The State of Education

I read a very interesting book over the last week. The Smartest Kids in the World took a critical look at education, not just in the US but in Finland, Korea, and Poland, mostly through the eyes of three foreign exchange students. I expected it to be dry and more of a chore to wade through than a pleasurable read, like most of the non-fiction books I've been reading for class. I was very pleasantly surprised, not by the topic but by the readability of the book. The narrative flowed easily and the concepts were presented clearly. One idea led to the next in a logical, easy to follow manner.

The author's findings left me more than a little agitated, not because she's wrong but very, very right, in my opinion. Our school systems have major issues and the trends I see trouble me deeply, one of the reasons I'm pursuing a graduate degree in educational design.

SPOILER ALERT - If you want to discover her findings yourself, go read the book. It's easy to read, but it will leave you unsettled and unsatisfied, especially if you have children in the public schools in the US. We could do so much better. Change will hurt, mostly because it's change, but a few smaller changes can renew our entire system for the better. Other countries have shown it can be done and that change can happen fairly rapidly. But it will take work and commitment to make it happen.

How?

First, change the teachers. Education is only as good as the teachers. If they don't understand math and science, or worse, are afraid of it, their students will also not understand and be afraid. But instead of punishing current teachers by shoving requirements onto them, start where teachers start: at college admissions. Make teacher education more rigorous. Raise the requirements to be admitted to a good teaching college. Create a national teaching license that actually means something and requires a solid understanding of the subject matter, not just teaching but the subject being taught. We do this type of licensing with lawyers and doctors and even electricians, why should teachers be something less?
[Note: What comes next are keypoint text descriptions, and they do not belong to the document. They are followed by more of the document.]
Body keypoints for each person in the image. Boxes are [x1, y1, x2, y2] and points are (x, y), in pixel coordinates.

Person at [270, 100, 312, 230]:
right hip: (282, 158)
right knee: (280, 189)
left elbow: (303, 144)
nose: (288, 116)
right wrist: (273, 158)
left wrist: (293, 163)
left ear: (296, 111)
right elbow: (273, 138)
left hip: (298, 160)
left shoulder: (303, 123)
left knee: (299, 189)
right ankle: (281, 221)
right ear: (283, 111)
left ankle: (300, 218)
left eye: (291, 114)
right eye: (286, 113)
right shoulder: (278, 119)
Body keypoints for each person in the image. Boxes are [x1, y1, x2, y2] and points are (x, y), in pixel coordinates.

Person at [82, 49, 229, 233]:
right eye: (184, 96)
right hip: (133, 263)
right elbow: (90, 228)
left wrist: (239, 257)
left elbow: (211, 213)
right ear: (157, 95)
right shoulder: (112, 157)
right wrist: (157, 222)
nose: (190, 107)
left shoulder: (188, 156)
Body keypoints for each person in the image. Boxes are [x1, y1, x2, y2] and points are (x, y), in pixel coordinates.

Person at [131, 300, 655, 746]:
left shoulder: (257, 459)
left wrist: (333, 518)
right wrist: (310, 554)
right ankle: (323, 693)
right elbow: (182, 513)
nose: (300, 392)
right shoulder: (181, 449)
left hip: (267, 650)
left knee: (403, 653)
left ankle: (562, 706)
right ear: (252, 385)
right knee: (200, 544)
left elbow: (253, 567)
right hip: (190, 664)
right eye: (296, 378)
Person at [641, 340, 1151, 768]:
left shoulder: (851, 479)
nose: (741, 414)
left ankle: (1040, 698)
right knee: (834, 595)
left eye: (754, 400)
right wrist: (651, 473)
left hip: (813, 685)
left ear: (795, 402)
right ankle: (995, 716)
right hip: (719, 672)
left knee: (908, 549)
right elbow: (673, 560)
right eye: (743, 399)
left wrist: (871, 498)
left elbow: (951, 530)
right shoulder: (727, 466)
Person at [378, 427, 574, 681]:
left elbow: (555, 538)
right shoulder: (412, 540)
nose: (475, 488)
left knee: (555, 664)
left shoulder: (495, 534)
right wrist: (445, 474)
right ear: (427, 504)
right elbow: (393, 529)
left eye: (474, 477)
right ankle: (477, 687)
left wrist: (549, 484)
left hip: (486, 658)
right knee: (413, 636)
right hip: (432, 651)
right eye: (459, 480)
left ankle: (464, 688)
But no one will want to teach if we do that, will they? All that hard work for no respect and low pay. So pay teachers a salary more in line with a college graduate salary instead of a fast food manager. The respect will fix itself if we require more from our prospective teachers.

With smart, hard-working, well-trained teachers in the classroom, we just need to get out of their way and let them teach. The Common Core is a good idea, maybe not in its current form, but it's at least a start towards accountability for the students. Let the teachers teach in the way that works. Good teachers will find a way if we let them.
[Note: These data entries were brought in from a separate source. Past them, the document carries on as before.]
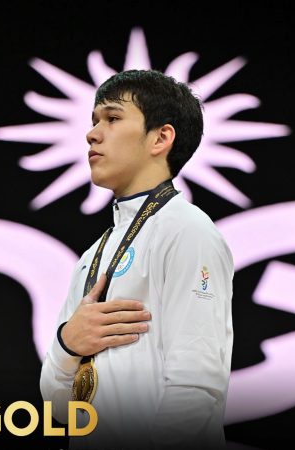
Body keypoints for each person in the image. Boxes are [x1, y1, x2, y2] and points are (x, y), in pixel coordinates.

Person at [40, 69, 234, 450]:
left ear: (160, 138)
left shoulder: (188, 232)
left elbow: (196, 389)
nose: (92, 134)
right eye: (94, 121)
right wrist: (67, 344)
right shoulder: (92, 257)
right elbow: (59, 406)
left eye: (112, 118)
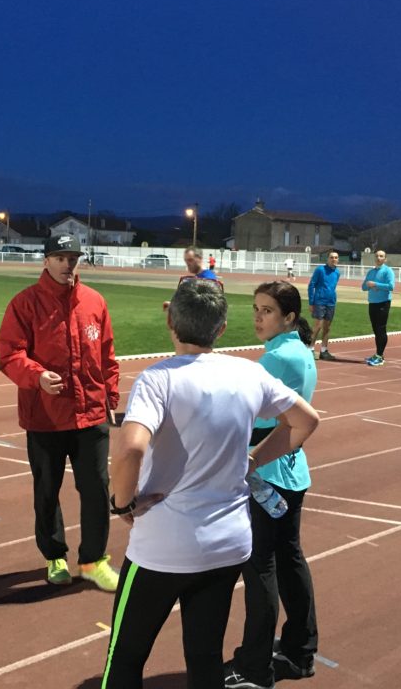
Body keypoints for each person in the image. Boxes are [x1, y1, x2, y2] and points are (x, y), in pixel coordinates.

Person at [102, 279, 319, 688]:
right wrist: (254, 459)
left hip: (163, 546)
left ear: (170, 320)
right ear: (221, 328)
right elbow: (307, 421)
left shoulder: (158, 379)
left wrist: (123, 504)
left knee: (126, 657)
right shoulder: (247, 372)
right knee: (204, 659)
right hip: (227, 544)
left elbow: (130, 450)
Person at [0, 233, 121, 591]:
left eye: (73, 257)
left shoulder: (94, 302)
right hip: (45, 417)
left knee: (97, 489)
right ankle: (55, 555)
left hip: (91, 414)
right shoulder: (25, 304)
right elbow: (10, 354)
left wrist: (110, 398)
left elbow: (107, 355)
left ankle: (94, 560)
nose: (69, 264)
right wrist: (37, 377)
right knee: (47, 490)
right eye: (61, 257)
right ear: (46, 260)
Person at [224, 281, 319, 688]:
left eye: (266, 311)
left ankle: (254, 667)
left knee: (261, 566)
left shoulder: (274, 359)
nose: (258, 318)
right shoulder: (298, 351)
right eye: (256, 309)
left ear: (289, 317)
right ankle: (299, 651)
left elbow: (245, 417)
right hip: (290, 471)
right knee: (289, 560)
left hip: (266, 474)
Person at [362, 249, 395, 366]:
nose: (378, 258)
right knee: (375, 330)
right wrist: (369, 285)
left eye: (381, 256)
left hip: (383, 303)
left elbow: (391, 286)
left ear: (385, 259)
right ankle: (378, 354)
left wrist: (375, 284)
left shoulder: (388, 271)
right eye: (377, 256)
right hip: (372, 303)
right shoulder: (371, 272)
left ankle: (380, 356)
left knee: (381, 329)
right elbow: (363, 287)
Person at [307, 251, 340, 361]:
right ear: (328, 259)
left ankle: (324, 350)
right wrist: (311, 302)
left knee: (327, 327)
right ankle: (309, 349)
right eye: (331, 257)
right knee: (318, 326)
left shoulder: (337, 272)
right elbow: (311, 285)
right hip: (319, 301)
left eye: (335, 257)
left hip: (331, 302)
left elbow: (332, 287)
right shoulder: (320, 270)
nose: (333, 259)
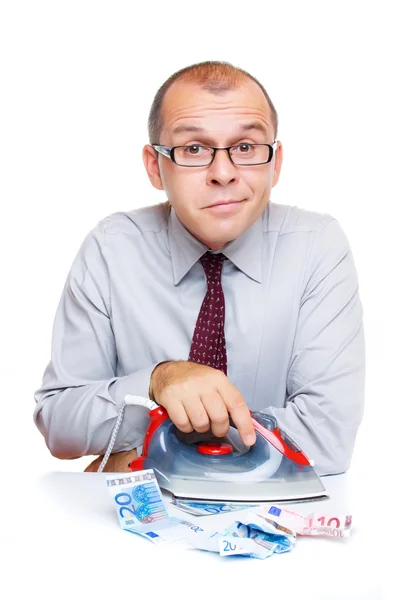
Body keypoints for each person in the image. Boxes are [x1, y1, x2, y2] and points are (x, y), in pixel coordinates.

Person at [33, 61, 365, 475]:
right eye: (194, 149)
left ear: (275, 163)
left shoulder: (317, 246)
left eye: (245, 148)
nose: (223, 173)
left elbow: (327, 439)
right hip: (134, 532)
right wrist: (158, 381)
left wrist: (147, 453)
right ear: (155, 166)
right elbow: (60, 425)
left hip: (275, 524)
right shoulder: (111, 249)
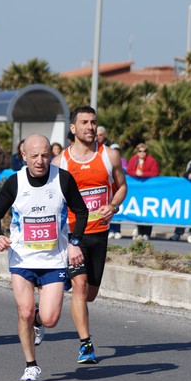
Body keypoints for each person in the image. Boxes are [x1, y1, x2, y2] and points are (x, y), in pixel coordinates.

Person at [0, 134, 88, 381]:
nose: (40, 161)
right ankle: (31, 366)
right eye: (34, 156)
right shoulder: (15, 182)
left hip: (54, 260)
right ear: (24, 156)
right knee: (24, 312)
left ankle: (39, 321)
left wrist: (74, 242)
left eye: (45, 155)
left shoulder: (62, 179)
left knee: (51, 318)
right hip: (22, 258)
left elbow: (81, 210)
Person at [52, 106, 127, 364]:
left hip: (99, 233)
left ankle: (61, 284)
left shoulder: (110, 156)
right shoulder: (60, 163)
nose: (90, 127)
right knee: (81, 288)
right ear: (72, 128)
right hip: (73, 235)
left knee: (90, 294)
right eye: (84, 122)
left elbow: (122, 186)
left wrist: (113, 205)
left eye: (93, 122)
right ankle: (86, 344)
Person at [126, 143, 159, 240]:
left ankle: (147, 233)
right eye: (140, 151)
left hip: (148, 190)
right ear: (137, 152)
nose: (142, 153)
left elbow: (155, 172)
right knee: (138, 211)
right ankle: (139, 232)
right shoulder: (133, 159)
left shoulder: (151, 160)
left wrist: (143, 174)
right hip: (138, 191)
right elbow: (129, 170)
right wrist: (136, 173)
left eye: (144, 151)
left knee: (148, 211)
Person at [108, 143, 128, 239]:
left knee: (116, 208)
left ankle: (117, 230)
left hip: (117, 188)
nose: (116, 152)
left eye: (117, 150)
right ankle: (110, 229)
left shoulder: (122, 160)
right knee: (108, 209)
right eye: (114, 149)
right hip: (109, 188)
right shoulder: (106, 159)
Second, change the schools. Make the graduation test an actual measure of real-world skills. I recently took the GRE to get admitted to graduate school. It would work fine for high school. If a student can't do pre-algebra, pass a basic English exam, and write three persuasive essays, they aren't ready for the world. Really. Think about it. The GRE wasn't that hard.
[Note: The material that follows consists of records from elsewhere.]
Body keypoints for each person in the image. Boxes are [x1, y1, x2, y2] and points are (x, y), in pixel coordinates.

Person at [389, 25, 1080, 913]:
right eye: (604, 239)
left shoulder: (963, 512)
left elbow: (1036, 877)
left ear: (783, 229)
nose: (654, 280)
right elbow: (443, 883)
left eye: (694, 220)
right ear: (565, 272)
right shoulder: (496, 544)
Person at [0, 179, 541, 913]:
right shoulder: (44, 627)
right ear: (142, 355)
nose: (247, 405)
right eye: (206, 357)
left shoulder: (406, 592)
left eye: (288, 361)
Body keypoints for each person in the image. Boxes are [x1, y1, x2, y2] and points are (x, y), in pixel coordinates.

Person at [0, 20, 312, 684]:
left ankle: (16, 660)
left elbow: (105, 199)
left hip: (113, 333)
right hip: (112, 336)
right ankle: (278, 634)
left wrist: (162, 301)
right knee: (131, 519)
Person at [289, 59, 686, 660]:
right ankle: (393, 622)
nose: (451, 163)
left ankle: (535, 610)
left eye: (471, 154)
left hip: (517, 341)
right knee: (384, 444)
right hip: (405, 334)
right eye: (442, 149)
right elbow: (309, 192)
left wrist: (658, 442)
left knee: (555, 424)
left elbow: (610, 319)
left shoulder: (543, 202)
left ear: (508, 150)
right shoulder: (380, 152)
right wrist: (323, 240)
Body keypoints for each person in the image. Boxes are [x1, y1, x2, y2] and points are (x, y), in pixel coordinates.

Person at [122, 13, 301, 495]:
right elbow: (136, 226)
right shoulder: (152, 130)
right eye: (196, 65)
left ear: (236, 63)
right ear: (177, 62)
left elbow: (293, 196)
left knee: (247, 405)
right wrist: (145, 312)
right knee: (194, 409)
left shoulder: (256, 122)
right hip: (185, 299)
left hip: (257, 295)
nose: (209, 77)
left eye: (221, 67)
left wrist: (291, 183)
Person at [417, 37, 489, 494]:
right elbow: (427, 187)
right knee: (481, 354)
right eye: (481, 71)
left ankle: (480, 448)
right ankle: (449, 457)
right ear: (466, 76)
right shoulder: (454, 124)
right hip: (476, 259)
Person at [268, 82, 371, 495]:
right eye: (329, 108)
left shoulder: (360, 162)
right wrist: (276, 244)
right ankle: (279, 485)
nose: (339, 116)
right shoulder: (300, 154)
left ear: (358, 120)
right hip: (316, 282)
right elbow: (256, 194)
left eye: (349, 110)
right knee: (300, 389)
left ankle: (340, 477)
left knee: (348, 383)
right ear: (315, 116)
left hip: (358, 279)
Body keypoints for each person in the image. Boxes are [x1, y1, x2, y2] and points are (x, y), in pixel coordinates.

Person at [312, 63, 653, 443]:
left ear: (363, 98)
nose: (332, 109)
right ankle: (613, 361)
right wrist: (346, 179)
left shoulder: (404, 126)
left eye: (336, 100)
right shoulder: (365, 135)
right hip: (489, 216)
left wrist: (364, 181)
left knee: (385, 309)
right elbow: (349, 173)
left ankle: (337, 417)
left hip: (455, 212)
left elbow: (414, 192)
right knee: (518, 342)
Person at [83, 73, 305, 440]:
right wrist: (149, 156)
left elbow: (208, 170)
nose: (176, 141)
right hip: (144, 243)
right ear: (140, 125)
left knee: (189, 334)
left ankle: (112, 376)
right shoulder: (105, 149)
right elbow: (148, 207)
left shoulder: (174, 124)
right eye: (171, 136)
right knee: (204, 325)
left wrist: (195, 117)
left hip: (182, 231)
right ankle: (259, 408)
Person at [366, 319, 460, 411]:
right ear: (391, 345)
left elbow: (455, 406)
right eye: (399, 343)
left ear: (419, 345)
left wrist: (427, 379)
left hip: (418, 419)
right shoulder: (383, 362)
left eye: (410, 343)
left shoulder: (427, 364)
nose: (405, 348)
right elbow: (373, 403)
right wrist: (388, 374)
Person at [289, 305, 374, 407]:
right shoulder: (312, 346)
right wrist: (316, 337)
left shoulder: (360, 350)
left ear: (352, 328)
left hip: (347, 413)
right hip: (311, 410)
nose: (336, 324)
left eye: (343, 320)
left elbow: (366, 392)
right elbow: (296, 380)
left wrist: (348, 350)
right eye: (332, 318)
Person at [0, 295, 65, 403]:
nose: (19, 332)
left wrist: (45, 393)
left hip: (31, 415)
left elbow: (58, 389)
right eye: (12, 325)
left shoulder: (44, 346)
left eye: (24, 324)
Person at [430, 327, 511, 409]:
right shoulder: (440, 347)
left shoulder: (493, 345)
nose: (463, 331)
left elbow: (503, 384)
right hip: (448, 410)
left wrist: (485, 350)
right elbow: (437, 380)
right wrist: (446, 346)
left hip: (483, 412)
One point in the book that stuck with me was the focus of schools on sports. The one area US schools excel in rigor and quality is the sports program, particularly football and basketball. Schools focus on sports more than anything else, to the detriment of education as a whole. I'm not saying take out sports entirely, kids need play-time and exercise and recess. Kids learn good things from playing sports, but not everything they need to know in order to succeed in today's world. I'm saying make the focus on schools on teaching not coaching. Let the after-school sports programs be that and only that.

Whatever we choose to do to fix our educational system, it's going to be painful for everyone involved. It will take people with vision. It will take flexibility. But it won't take long. If we take the steps necessary.

But we can't be tentative. It will take boldness. It will take commitment to a higher ideal of what education can and should be.